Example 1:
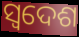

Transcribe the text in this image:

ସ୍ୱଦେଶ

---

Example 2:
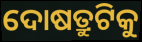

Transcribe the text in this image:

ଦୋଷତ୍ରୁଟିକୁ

-- What you are asked to do --
Set the listing down in full and exactly. Pictures within it should not appear in the copy.

-- Completed exercise --
Example 1:

Transcribe the text in this image:

ସ୍ୱଦେଶ

---

Example 2:

Transcribe the text in this image:

ଦୋଷତ୍ରୁଟିକୁ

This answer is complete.